Medicins Sans Frontieres, or Doctors Without Borders, is an organization that sends medical professionals into war and disaster zones to provide victims with medical attention. Currently, the group has a major operation underway in Pakistan, where thousands of people have been displaced by devastating floods.
Sylvie Bachmann, a nurse from Switzerland who has volunteered with Doctors Without Borders for two years, took reporters around a camp the group had set up near the border between Sindh and Balochistan provinces in Pakistan. Patients travel, usually on foot, from miles around to get care at the camp. Health educators show Pakistanis how to treat and prevent minor illnesses, while doctors and nurses man stations where they dress wounds and dole out medication. Bachmann says most of the cases she sees are skin diseases, upper respiratory tract infections and some cases of malaria.
Back in the Pakistani city of Sukkur, where Doctors Without Borders has set up a larger feeding clinic and treatment facility, many babies and young children suffer from malnourishment. Doctors use a special high-calorie food called plumpy'nut to get them proper nutrition, but for babies who can't eat solid food yet, it's more of a challenge. They must be monitored around the clock, and recovery is very slow.
Note: The first seven minutes of this video looks at Doctors Without Borders' work in a remote camp for flood victims; the rest is a tour of a nutrition clinic the group runs in the city of Sukkur.

▸ Excerpted data:
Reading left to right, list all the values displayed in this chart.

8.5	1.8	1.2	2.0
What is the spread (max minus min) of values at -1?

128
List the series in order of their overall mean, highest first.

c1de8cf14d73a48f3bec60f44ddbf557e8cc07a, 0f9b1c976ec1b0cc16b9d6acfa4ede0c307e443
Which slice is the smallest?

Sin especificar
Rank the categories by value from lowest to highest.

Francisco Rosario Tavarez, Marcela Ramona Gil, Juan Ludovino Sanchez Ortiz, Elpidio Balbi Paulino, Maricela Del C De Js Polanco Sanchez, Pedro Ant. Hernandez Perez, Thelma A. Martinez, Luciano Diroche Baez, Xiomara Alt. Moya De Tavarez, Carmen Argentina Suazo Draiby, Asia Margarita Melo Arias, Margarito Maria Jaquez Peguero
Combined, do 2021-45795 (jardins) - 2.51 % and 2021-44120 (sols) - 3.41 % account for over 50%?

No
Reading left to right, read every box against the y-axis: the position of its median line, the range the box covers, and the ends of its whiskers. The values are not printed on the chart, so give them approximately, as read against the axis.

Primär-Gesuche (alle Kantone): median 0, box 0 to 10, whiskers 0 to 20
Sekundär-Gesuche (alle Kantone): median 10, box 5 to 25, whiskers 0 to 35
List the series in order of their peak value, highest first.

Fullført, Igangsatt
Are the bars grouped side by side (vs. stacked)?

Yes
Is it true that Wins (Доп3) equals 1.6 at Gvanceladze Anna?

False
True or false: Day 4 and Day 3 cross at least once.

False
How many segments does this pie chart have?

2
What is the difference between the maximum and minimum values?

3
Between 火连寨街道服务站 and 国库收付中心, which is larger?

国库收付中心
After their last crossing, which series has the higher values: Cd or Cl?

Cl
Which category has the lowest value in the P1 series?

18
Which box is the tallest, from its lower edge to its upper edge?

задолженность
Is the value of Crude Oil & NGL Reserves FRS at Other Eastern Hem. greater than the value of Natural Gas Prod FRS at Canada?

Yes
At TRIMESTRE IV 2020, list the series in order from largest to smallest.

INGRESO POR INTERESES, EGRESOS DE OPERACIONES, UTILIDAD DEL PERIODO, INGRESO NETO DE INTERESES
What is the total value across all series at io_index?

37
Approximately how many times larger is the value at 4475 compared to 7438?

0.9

▸ Work instructions:
1) List the kinds of cases that Sylvie Bachmann says she sees most often at the camp, according to the text on Doctors Without Borders in Pakistan.
2) Please carry the text on Doctors Without Borders in Pakistan forward from its final sentence.
The records are not needed for anything here.

▸ Answer list:
1)
- Skin diseases
- Upper respiratory tract infections
- Malaria

2)
Quotes
"And this little one, she is doing quite well right now. It's a four-and-a-half-months baby who had a failure to thrive actually since she's born, typical for many of the babies we get and young children." - Dr. Erik Hochheimer, Medecins Sans Frontieres
"Whatever we had is gone. All we could save is our children, nothing else. I have lost my parents, brother. I have no idea where they are." - Zareena Gulam Muhammad, flood victim
"We want to train them, that they know how is MSF working, how we do it in Europe, so they can learn it, and, when we leave, MSF if leaving, then they can continue with the same work. We want to give them the knowledge to do it in a proper way." - Sylvie Bachmann, MSF nurse
Warm Up Questions
1. Where is Pakistan?
2. What is a natural disaster?
3. What needs do people have in the immediate aftermath of a disaster?
Discussion Questions
1. Why do groups like Doctors Without Borders educate local medical professionals? What might happen after the aid groups leave the country?
2. Why are so many underweight babies are born in Pakistan, compared to the U.S.? What factors affect this?
3. When natural disasters occur in the U.S., how do people who have lost everything get what they need? How does the infrastructure in the U.S. help them get that care, and based on what you saw in the video, how does the lack of infrastructure in Pakistan make it difficult for victims to get help?